Texte étudié:
------------
La Cour de cassation a considéré que l'adaptation d'un logiciel dans un langage informatique distinct des précédentes versions pouvait caractériser un nouveau développement protégeable par le droit d'auteur en présence d'un « apport intellectuel propre et d'un effort personnalisé de la personne qui avait élaboré les logiciels, selon des méthodes distinctes de celles utilisées pour les logiciels précédents »[3].
Ainsi, la mise à jour du logiciel ne doit pas répondre à de simples exigences techniques ou à des évolutions nécessaires à la compatibilité du logiciel (corrections de bugs, adaptations mineures ou imposées par des standards, etc.). Pour justifier d'une protection autonome, la nouvelle version du logiciel devra intégrer des éléments substantiels nouveaux, tels que la réécriture significative du code, une refonte de l'architecture ou, encore, l'ajout de fonctionnalités innovantes.
En pratique, il semble que l'administration fiscale devrait, notamment, regarder les améliorations apportées par la nouvelle version, et, dans une optique finalement assez proche de celle utilisée pour qualifier, ou pas, des travaux « CIR », si ces améliorations sont substantielles ou non.
------------
Données extraites:
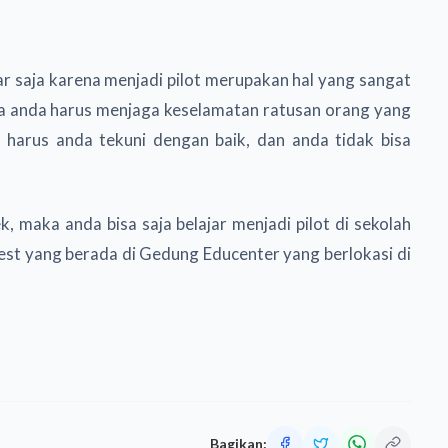
ar saja karena menjadi pilot merupakan hal yang sangat
na anda harus menjaga keselamatan ratusan orang yang
 harus anda tekuni dengan baik, dan anda tidak bisa
k, maka anda bisa saja belajar menjadi pilot di sekolah
est yang berada di Gedung Educenter yang berlokasi di
Bagikan:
------------
Consigne 1: Recopiez, s'il vous plaît, le passage du texte étudié qui commence à « En pratique, il » et se termine à « substantielles ou non. ».
Consigne 2: D'après le texte étudié, quels éléments substantiels nouveaux une nouvelle version de logiciel peut-elle intégrer pour justifier d'une protection autonome ?

Réponse 1:
En pratique, il semble que l'administration fiscale devrait, notamment, regarder les améliorations apportées par la nouvelle version, et, dans une optique finalement assez proche de celle utilisée pour qualifier, ou pas, des travaux « CIR », si ces améliorations sont substantielles ou non.

Réponse 2: La réécriture significative du code, une refonte de l'architecture ou l'ajout de fonctionnalités innovantes.